*** Opening of EXERCISE DATA ***

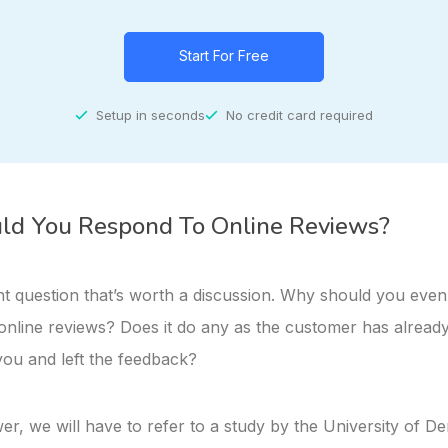
Start For Free
Setup in seconds
No credit card required
d You Respond To Online Reviews?
ant question that’s worth a discussion. Why should you eve
online reviews? Does it do any as the customer has alread
you and left the feedback?
r, we will have to refer to a study by the University of De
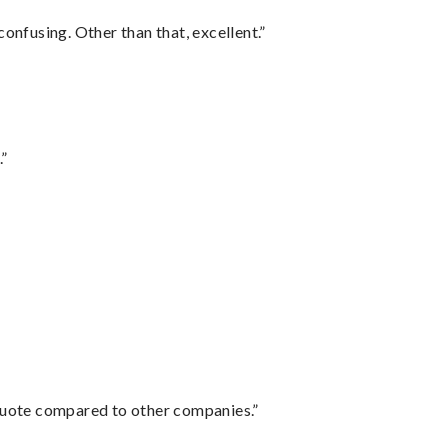
confusing. Other than that, excellent.”
.”
 quote compared to other companies.”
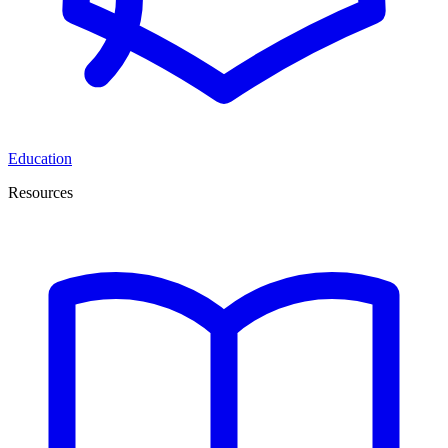
Education
Resources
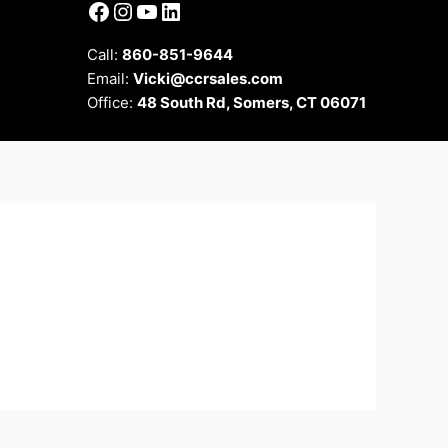
Facebook
Instagram
YouTube
LinkedIn
Call:
860-851-9644
Email:
Vicki@ccrsales.com
Office:
48 South Rd, Somers, CT 06071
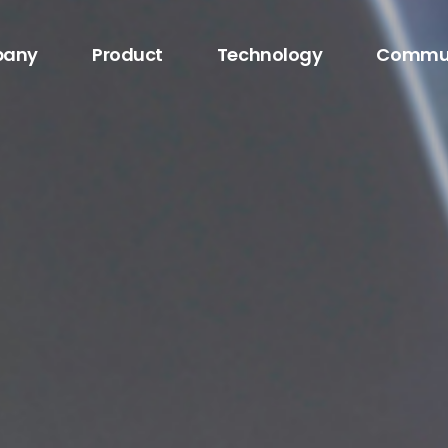
any
Product
Technology
Commu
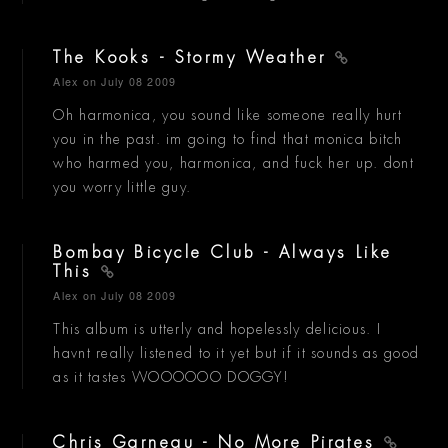
The Kooks - Stormy Weather
Alex
on July 08 2009
Oh harmonica, you sound like someone really hurt
you in the past. im going to find that monica bitch
who harmed you, harmonica, and fuck her up. dont
you worry little guy.
Bombay Bicycle Club - Always Like
This
Alex
on July 08 2009
This album is utterly and hopelessly delicious. I
havnt really listened to it yet but if it sounds as good
as it tastes WOOOOOO DOGGY!
Chris Garneau - No More Pirates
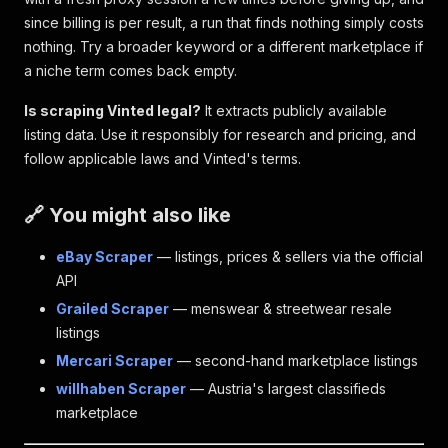
since billing is per result, a run that finds nothing simply costs
nothing. Try a broader keyword or a different marketplace if
a niche term comes back empty.
Is scraping Vinted legal?
It extracts publicly available
listing data. Use it responsibly for research and pricing, and
follow applicable laws and Vinted's terms.
🔗 You might also like
eBay Scraper
— listings, prices & sellers via the official
API
Grailed Scraper
— menswear & streetwear resale
listings
Mercari Scraper
— second-hand marketplace listings
willhaben Scraper
— Austria's largest classifieds
marketplace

*** Close of EXERCISE DATA ***

[WHAT THIS TASK INVOLVES]:
Copy every line of text from all the items above, keeping the wording, spelling and line breaks unchanged. Leave the pictures out of your copy.

[TASK RESPONSE]:
Start For Free
Setup in seconds
No credit card required
d You Respond To Online Reviews?
ant question that’s worth a discussion. Why should you eve
online reviews? Does it do any as the customer has alread
you and left the feedback?
r, we will have to refer to a study by the University of De
confusing. Other than that, excellent.”
.”
 quote compared to other companies.”
Education
Resources
Facebook
Instagram
YouTube
LinkedIn
Call:
860-851-9644
Email:
Vicki@ccrsales.com
Office:
48 South Rd, Somers, CT 06071
any
Product
Technology
Commu
The Kooks - Stormy Weather
Alex
on July 08 2009
Oh harmonica, you sound like someone really hurt
you in the past. im going to find that monica bitch
who harmed you, harmonica, and fuck her up. dont
you worry little guy.
Bombay Bicycle Club - Always Like
This
Alex
on July 08 2009
This album is utterly and hopelessly delicious. I
havnt really listened to it yet but if it sounds as good
as it tastes WOOOOOO DOGGY!
Chris Garneau - No More Pirates
since billing is per result, a run that finds nothing simply costs
nothing. Try a broader keyword or a different marketplace if
a niche term comes back empty.
Is scraping Vinted legal?
It extracts publicly available
listing data. Use it responsibly for research and pricing, and
follow applicable laws and Vinted's terms.
🔗 You might also like
eBay Scraper
— listings, prices & sellers via the official
API
Grailed Scraper
— menswear & streetwear resale
listings
Mercari Scraper
— second-hand marketplace listings
willhaben Scraper
— Austria's largest classifieds
marketplace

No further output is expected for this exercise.